● About this exercise
Using the listing, copy each whole line that features "center".

● Given material
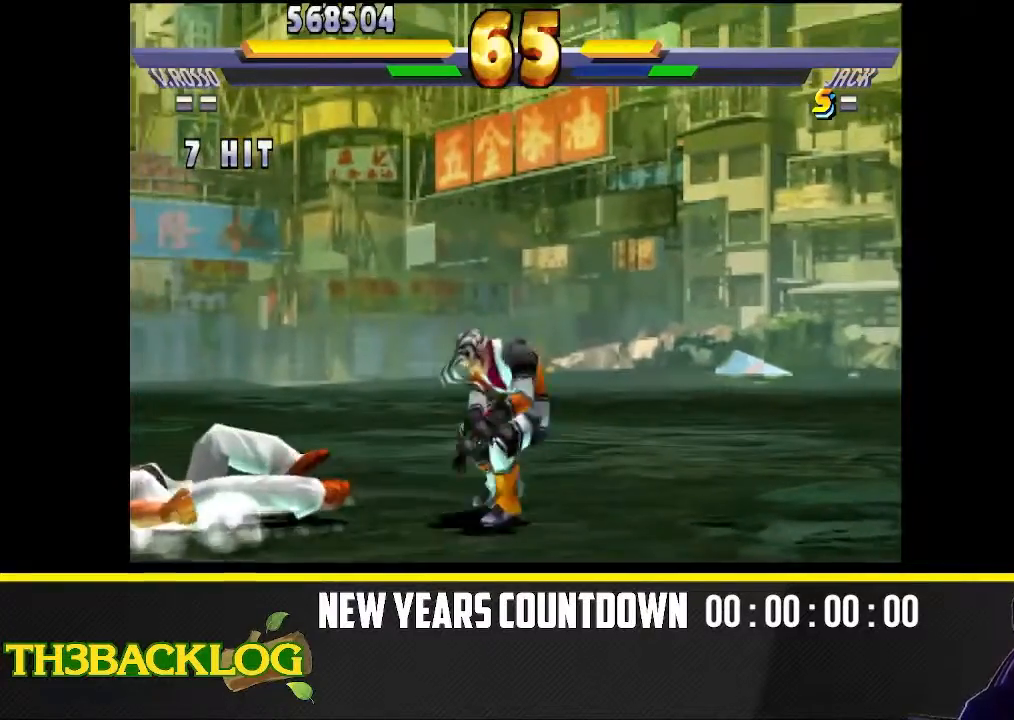
{"buttons": [], "left_stick": "center", "events": [[83, "left_stick", "left"], [183, "left_stick", "up-left"], [417, "left_stick", "center"]]}
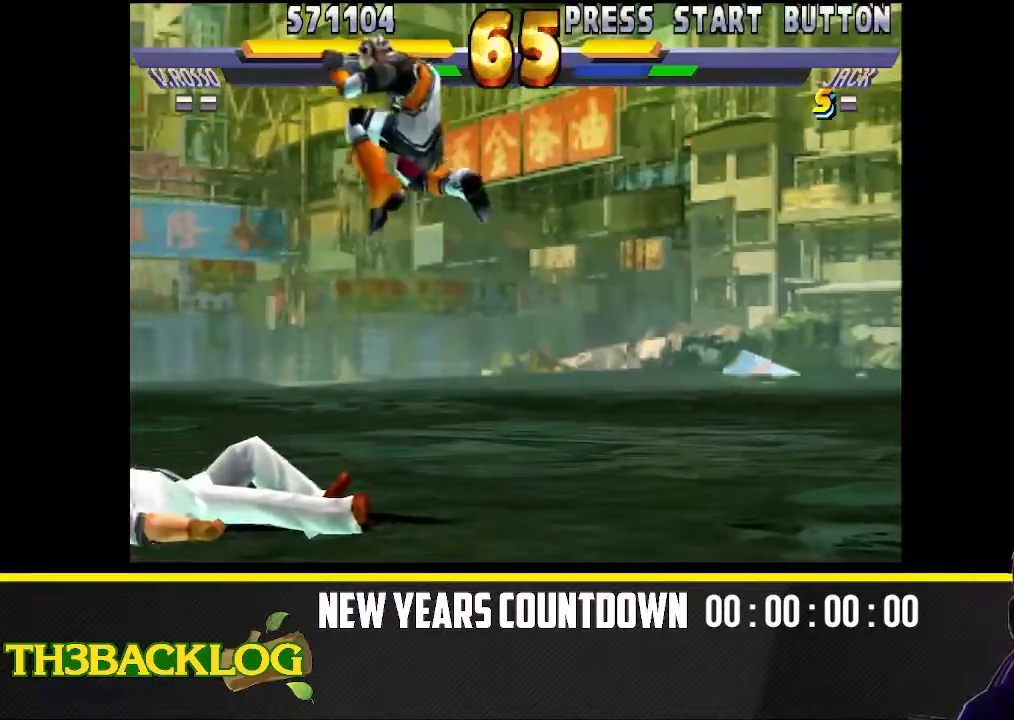
{"buttons": ["CIRCLE"], "left_stick": "down-right", "events": [[183, "CIRCLE", "down"], [200, "left_stick", "right"], [217, "CIRCLE", "up"], [233, "CIRCLE", "down"], [267, "CIRCLE", "up"], [367, "left_stick", "down-right"], [500, "CIRCLE", "down"]]}
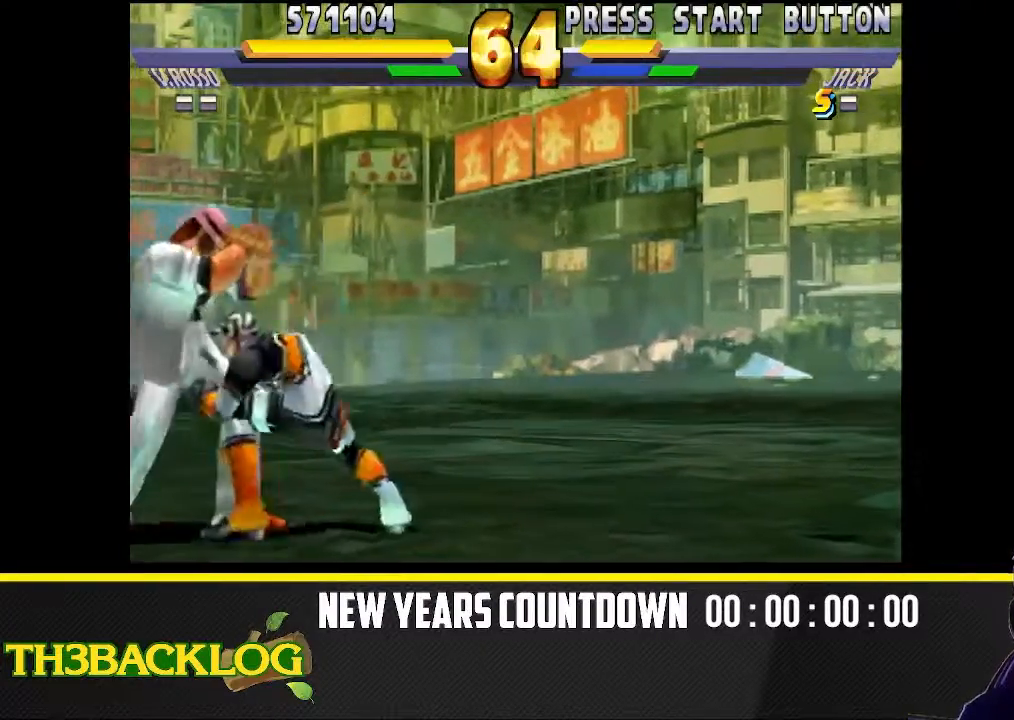
{"buttons": ["TRIANGLE"], "left_stick": "right", "events": [[33, "CIRCLE", "up"], [67, "CIRCLE", "down"], [117, "CIRCLE", "up"], [200, "left_stick", "down-left"], [283, "TRIANGLE", "down"], [317, "left_stick", "down-right"], [350, "TRIANGLE", "up"], [383, "left_stick", "down-left"], [483, "left_stick", "right"], [500, "TRIANGLE", "down"]]}
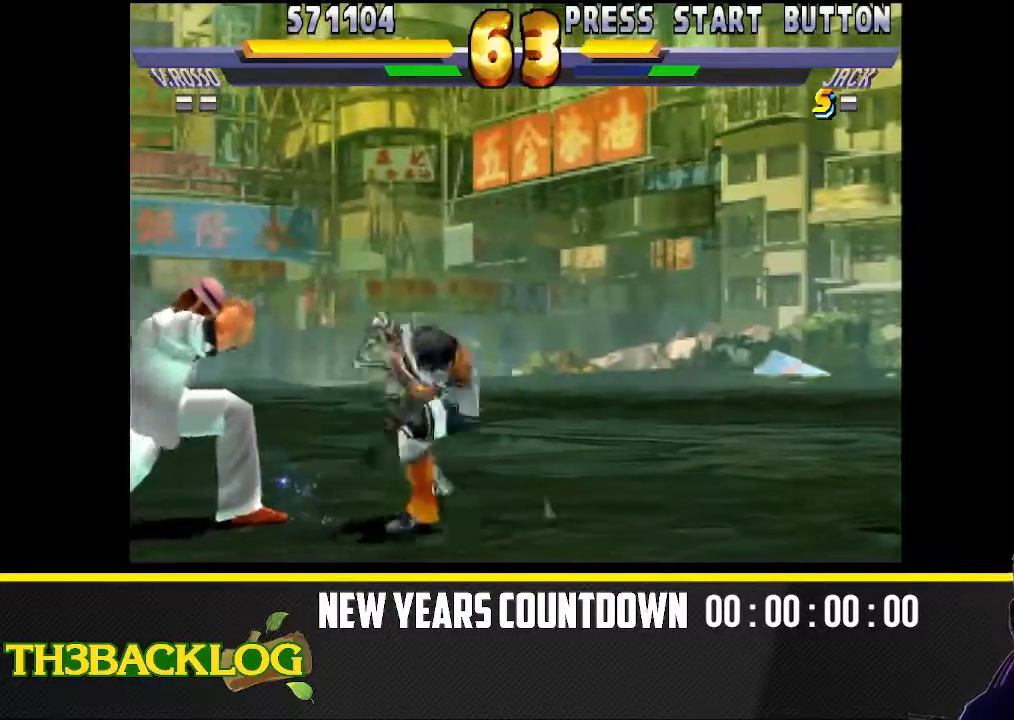
{"buttons": [], "left_stick": "down-right", "events": [[50, "TRIANGLE", "up"], [67, "left_stick", "down"], [133, "left_stick", "left"], [183, "TRIANGLE", "down"], [200, "left_stick", "up-left"], [283, "TRIANGLE", "up"], [350, "left_stick", "center"], [450, "TRIANGLE", "down"], [467, "left_stick", "down-right"], [500, "TRIANGLE", "up"]]}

● Answer area
{"buttons": [], "left_stick": "center", "events": [[83, "left_stick", "left"], [183, "left_stick", "up-left"], [417, "left_stick", "center"]]}
{"buttons": [], "left_stick": "down-right", "events": [[50, "TRIANGLE", "up"], [67, "left_stick", "down"], [133, "left_stick", "left"], [183, "TRIANGLE", "down"], [200, "left_stick", "up-left"], [283, "TRIANGLE", "up"], [350, "left_stick", "center"], [450, "TRIANGLE", "down"], [467, "left_stick", "down-right"], [500, "TRIANGLE", "up"]]}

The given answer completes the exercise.